A notice said "The brightest Station in Exmouth". Hang on, there's only ONE station in Exmouth. Oh, it was referring to 'Radio Exe'.

'Exeter, the Gateway to Al Murray' would have been the station sign if I'd had my way. OK. in plenty of time. It was a Sunday but Exeter centre was surprisingly busy. Ambled towards the Corn Exchange. Quiet. Shutters down, locked, starting to rain, tumbleweed tumbling along the road, bandits in the bar opposite eyeing me menacingly. This wasn't how it was meant to be . . . . I know I'll go round to the back entrance. Closed and locked. It was 35 minutes till show time and everything was locked down. Have I got the day wrong? Have I got the time wrong? Have they cancelled the matinee? Is The Corn Exchange having a laugh at those who thought they'd bought tickets when the show was clearly sold out?

Then I had a thought.

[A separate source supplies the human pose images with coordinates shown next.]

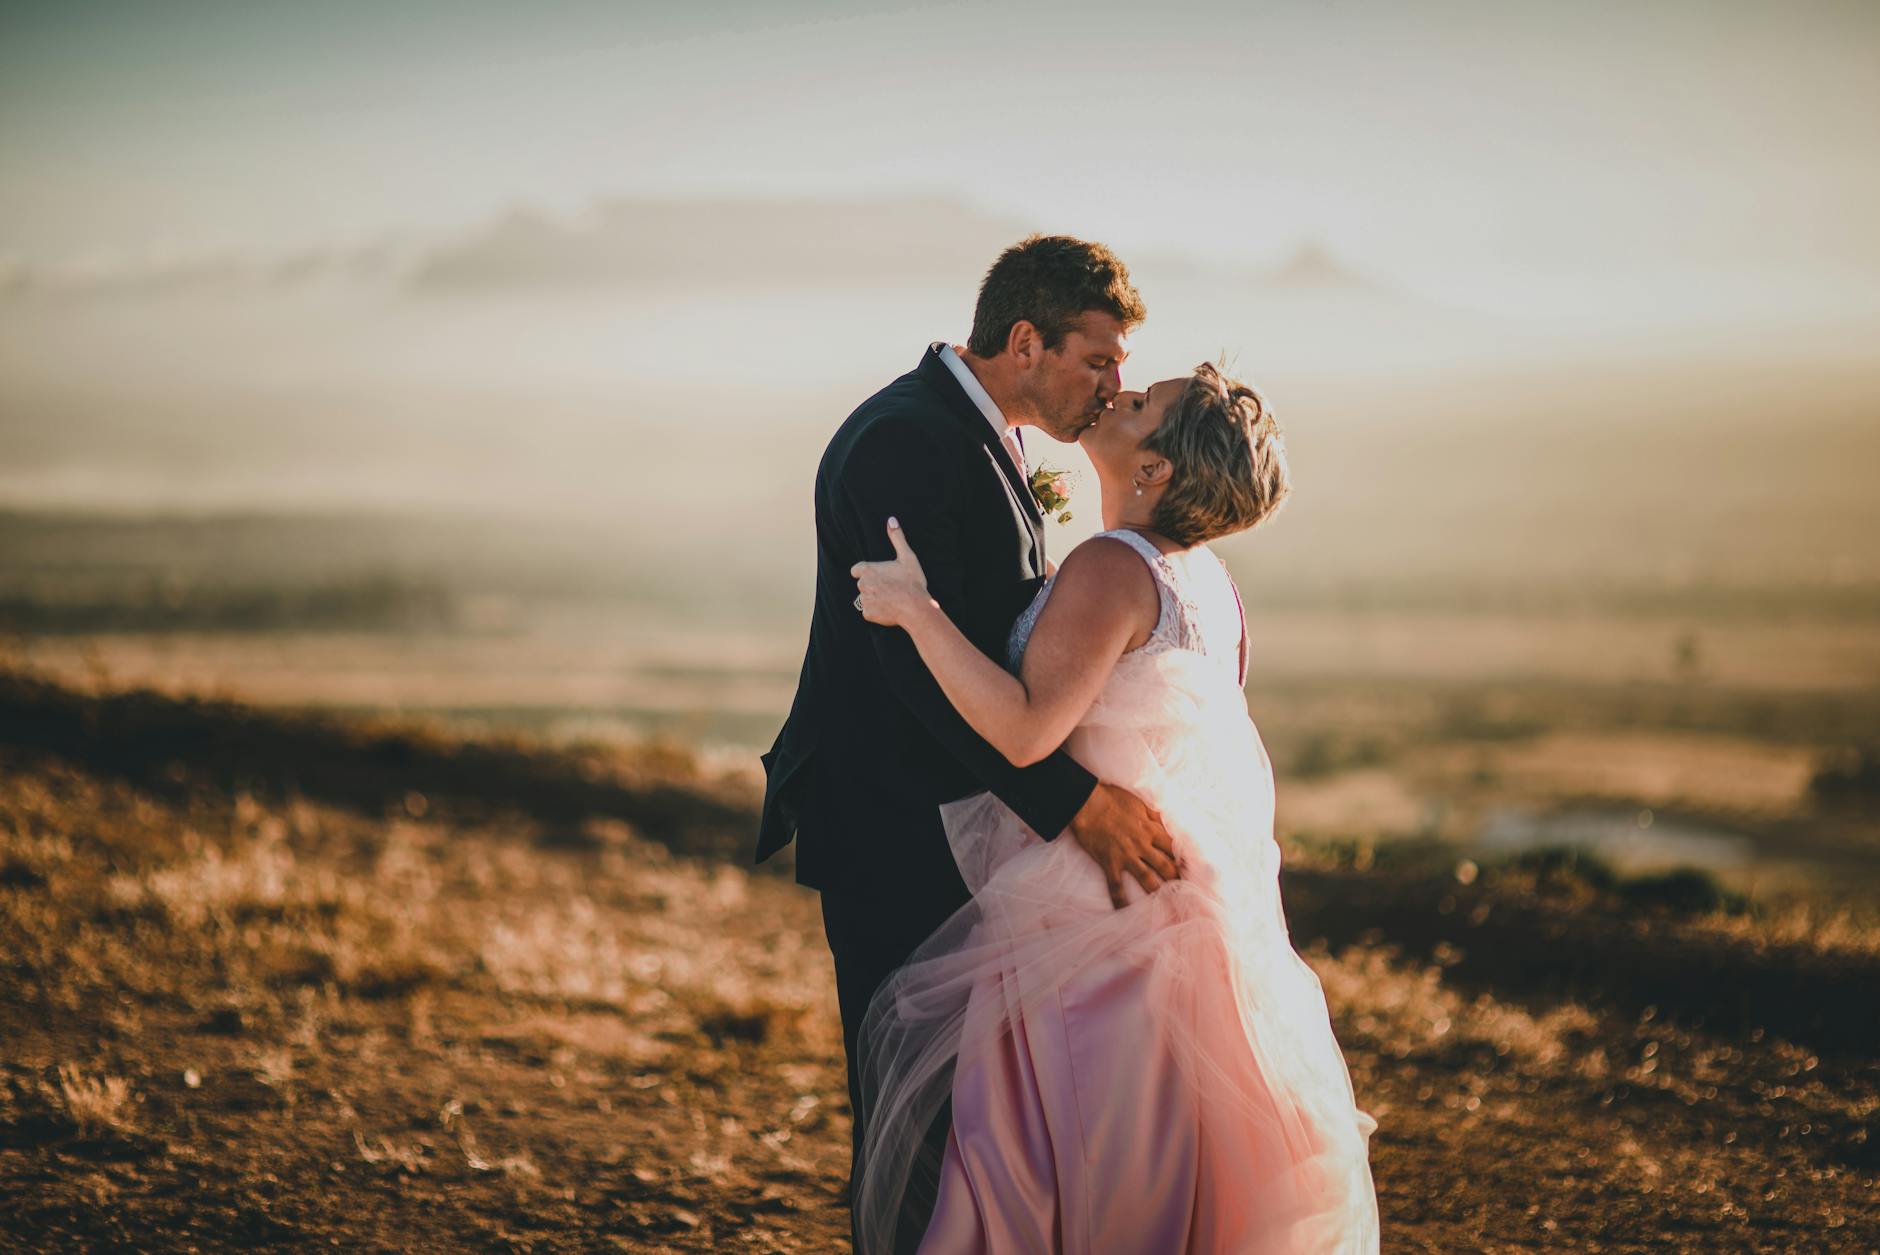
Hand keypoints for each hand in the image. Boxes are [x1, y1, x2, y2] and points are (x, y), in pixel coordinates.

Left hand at [850, 517, 935, 627]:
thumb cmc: (911, 582)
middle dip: (873, 585)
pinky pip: (869, 612)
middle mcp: (862, 585)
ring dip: (875, 599)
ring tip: (892, 598)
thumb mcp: (907, 557)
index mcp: (868, 570)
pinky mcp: (868, 614)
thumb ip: (897, 538)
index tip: (879, 575)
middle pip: (863, 584)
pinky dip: (877, 611)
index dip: (866, 572)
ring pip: (866, 598)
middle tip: (891, 587)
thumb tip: (891, 520)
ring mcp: (864, 600)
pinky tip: (890, 609)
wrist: (915, 608)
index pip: (856, 570)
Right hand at [1066, 781, 1181, 909]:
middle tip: (1183, 890)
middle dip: (1176, 879)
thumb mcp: (1139, 803)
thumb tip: (1164, 823)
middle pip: (1166, 866)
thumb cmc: (1112, 799)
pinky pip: (1116, 886)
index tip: (1189, 867)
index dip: (1183, 858)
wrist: (1086, 803)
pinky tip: (1124, 911)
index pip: (1173, 847)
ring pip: (1147, 879)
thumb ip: (1153, 816)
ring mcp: (1126, 856)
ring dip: (1157, 892)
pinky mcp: (1109, 863)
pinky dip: (1120, 900)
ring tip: (1166, 904)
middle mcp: (1142, 845)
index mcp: (1151, 830)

The confirmation said that if you collect the tickets at the box office before the show, you had to present the credit card you'd used to pay. Bugger and again bugger. I'd left it at home, or maybe the gulls were dancing on it . . .

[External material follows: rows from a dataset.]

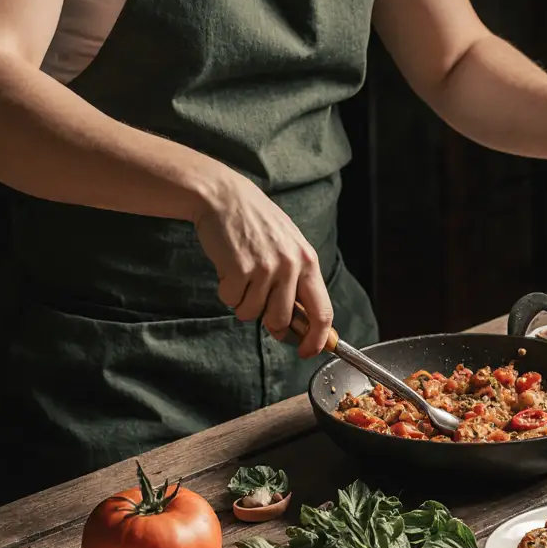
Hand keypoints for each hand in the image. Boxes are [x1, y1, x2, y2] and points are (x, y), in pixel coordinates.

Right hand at [192, 169, 331, 356]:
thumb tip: (300, 325)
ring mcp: (265, 268)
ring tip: (242, 275)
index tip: (308, 351)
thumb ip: (297, 282)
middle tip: (258, 303)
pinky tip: (228, 268)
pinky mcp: (239, 269)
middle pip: (283, 321)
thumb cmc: (257, 224)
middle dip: (270, 323)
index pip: (322, 313)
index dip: (316, 339)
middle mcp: (290, 265)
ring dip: (243, 303)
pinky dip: (227, 292)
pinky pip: (231, 301)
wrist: (223, 197)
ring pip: (253, 314)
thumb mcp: (289, 247)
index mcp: (308, 261)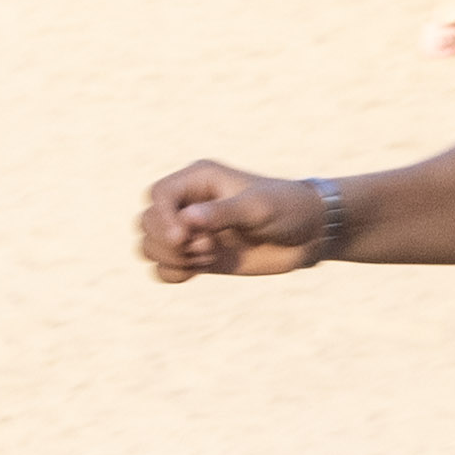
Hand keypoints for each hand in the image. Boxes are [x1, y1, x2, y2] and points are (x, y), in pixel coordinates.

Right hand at [140, 159, 323, 281]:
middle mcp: (188, 203)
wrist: (308, 235)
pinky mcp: (196, 256)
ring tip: (208, 256)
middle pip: (146, 222)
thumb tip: (187, 220)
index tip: (183, 237)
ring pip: (149, 246)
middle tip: (204, 247)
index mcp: (198, 180)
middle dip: (167, 241)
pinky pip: (163, 268)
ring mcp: (191, 231)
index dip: (162, 217)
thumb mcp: (259, 208)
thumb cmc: (288, 209)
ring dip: (171, 258)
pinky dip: (173, 273)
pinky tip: (199, 270)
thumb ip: (223, 213)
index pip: (158, 195)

"You come to see a show?" said two dodgy characters lurking by the back door.

"Yes, Al Murray."

"So have we." They made a phone call, shrugged and meandered off.

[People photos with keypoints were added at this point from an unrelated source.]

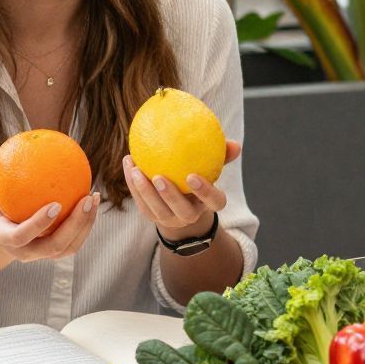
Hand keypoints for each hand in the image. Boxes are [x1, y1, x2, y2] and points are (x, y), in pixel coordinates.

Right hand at [0, 152, 100, 269]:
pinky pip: (74, 241)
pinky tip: (92, 199)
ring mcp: (41, 255)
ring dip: (86, 225)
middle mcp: (25, 252)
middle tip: (86, 199)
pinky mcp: (54, 252)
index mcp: (4, 239)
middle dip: (74, 225)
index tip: (56, 204)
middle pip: (54, 247)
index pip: (22, 236)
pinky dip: (86, 223)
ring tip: (93, 198)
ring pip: (69, 247)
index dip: (39, 224)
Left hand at [124, 141, 239, 242]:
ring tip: (135, 169)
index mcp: (208, 204)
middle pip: (181, 210)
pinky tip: (129, 162)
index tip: (193, 176)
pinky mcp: (151, 216)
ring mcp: (169, 219)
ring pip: (156, 209)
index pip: (214, 201)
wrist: (181, 202)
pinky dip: (132, 184)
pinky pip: (141, 202)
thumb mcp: (211, 169)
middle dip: (169, 196)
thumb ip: (222, 156)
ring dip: (144, 190)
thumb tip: (236, 144)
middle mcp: (189, 215)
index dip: (205, 192)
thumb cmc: (198, 177)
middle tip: (159, 177)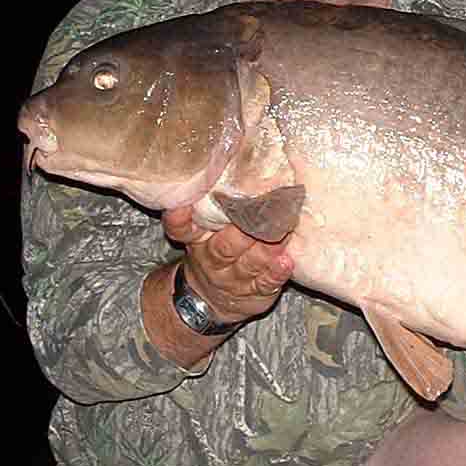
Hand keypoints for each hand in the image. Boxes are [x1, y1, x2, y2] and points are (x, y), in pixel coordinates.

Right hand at [163, 205, 293, 326]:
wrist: (214, 303)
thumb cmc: (219, 252)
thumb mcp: (208, 232)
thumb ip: (221, 206)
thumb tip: (247, 162)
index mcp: (198, 240)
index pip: (182, 230)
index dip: (180, 219)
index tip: (181, 205)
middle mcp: (213, 259)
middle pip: (224, 247)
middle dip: (244, 230)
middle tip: (264, 210)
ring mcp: (234, 279)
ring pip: (249, 263)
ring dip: (267, 248)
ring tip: (282, 234)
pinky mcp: (255, 293)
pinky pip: (265, 284)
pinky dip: (276, 273)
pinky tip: (286, 263)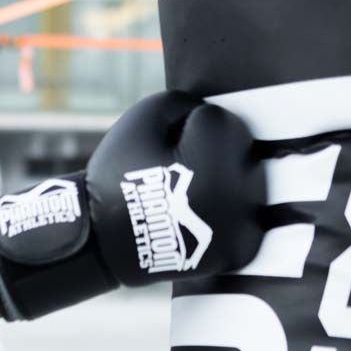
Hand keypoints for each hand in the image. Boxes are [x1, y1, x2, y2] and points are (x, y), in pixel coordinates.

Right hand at [0, 90, 265, 320]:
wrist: (104, 243)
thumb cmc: (120, 176)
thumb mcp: (143, 117)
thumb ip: (182, 100)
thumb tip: (209, 111)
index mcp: (223, 149)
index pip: (219, 120)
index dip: (185, 129)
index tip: (162, 150)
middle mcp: (245, 186)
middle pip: (237, 151)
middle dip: (208, 154)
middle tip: (172, 173)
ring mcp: (246, 223)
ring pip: (245, 184)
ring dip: (221, 182)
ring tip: (185, 196)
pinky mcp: (241, 250)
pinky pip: (245, 219)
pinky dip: (226, 214)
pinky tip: (198, 216)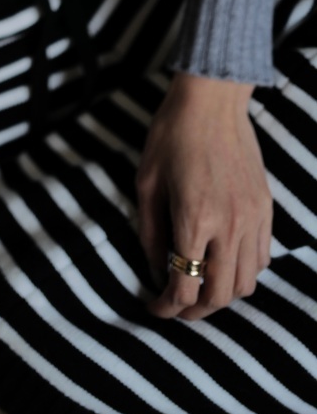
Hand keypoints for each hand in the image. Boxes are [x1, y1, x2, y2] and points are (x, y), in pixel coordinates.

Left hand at [135, 72, 272, 321]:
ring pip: (246, 282)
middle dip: (195, 311)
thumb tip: (156, 270)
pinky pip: (261, 258)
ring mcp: (253, 219)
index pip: (185, 287)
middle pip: (219, 295)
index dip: (166, 307)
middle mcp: (229, 225)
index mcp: (194, 220)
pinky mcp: (266, 209)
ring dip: (221, 295)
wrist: (211, 101)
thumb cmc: (170, 136)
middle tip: (176, 307)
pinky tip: (223, 263)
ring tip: (200, 289)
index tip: (154, 308)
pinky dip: (243, 272)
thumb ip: (150, 233)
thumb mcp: (146, 184)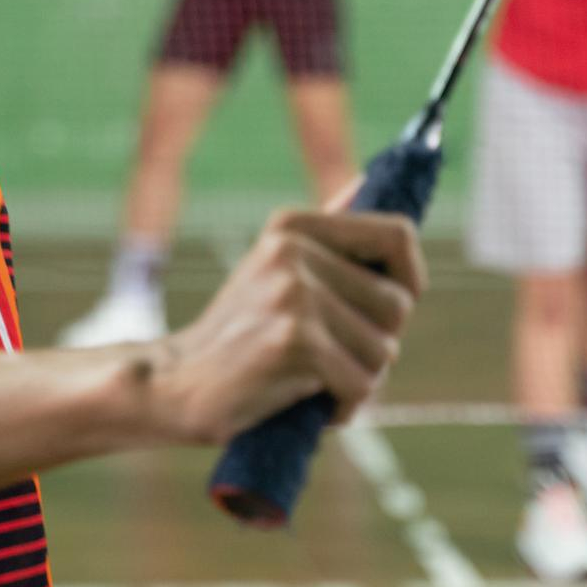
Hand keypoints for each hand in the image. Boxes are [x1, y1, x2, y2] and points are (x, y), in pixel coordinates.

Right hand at [151, 209, 423, 443]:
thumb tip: (367, 180)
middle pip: (398, 304)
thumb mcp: (276, 268)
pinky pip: (360, 382)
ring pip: (384, 349)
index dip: (411, 277)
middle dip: (378, 345)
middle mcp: (294, 250)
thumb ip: (325, 231)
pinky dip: (346, 407)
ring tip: (318, 383)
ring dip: (361, 380)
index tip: (392, 310)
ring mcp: (294, 292)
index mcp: (294, 225)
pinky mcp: (293, 339)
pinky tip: (316, 407)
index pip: (398, 233)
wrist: (174, 383)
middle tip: (334, 360)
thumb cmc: (237, 333)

20 minutes till show time.

I know, I'll wander back round to the front. Suddenly Exeter was empty. Maybe aliens had landed. Maybe it was Saturday night and I was dreaming. Maybe, hang on, those forbidding green metal shutters were half open . . .

I'd already prepared my defence for the heinous crime of not having the credit card about my person. In mid-rehearsal. a lady said "You collecting a ticket? What's yer name? Here you are." I'd wasted both time worrying and good paper and ink printing that email confirmation . . .

Dashed to the loo. Goes without saying at my age. The urinal started to flush at the same time that I did. The water was quickly rising to overflow level. I tried to slow down but wasn't winning. Luckily the flush stopped within a millimeter of the top. So that's how they treat latecomers eh?

Ah, a programme would be nice to remind me, my children, my grandchildren and their children that I WAS THERE. £35? They don't get any cheaper do they . . .  (I exaggerate - slightly).

A lady occupied one of the three seats available when I booked.

"So you managed to get a last minute seat too?" I asked.

"Yes" she remarked, showing extreme patience in the face of a foolish question from a foolish theatre-goer.

"Have you seen him before?" she asked.

"Not live, only on DVD. And you?"

"No. I wouldn't normally come to see someone who'd shared a platform with Nigel Farage but I'm here with friends."

The lights went down, the curtains opened, the theatrical smoke puffed copiously from stage left. Al Murray entered stage right, muttering something about the f. A303 to some applause.

Here's where I include a few photos to prove that

a. I was there.

b. I'm adept at ignoring requests not to take photos till the start of the second half



You don't come in late. He notices. Two women did that and were 'forced' to admit that they thought the doors opened, not the show started, at 15:30.

We learnt that he doesn't like the middle east because none of 'em'll eat pork scratchings.

A callow youth was enticed to reveal his age - 16 - and when asked again later, with a beer in his hand, answered 18. Correct answer.


And lots more.

Any downside? Well yes. I wished I'd been accused of a serious crime that afternoon because I had quite a few good alibis. I featured on lots of ''selfies' of those in the row in front.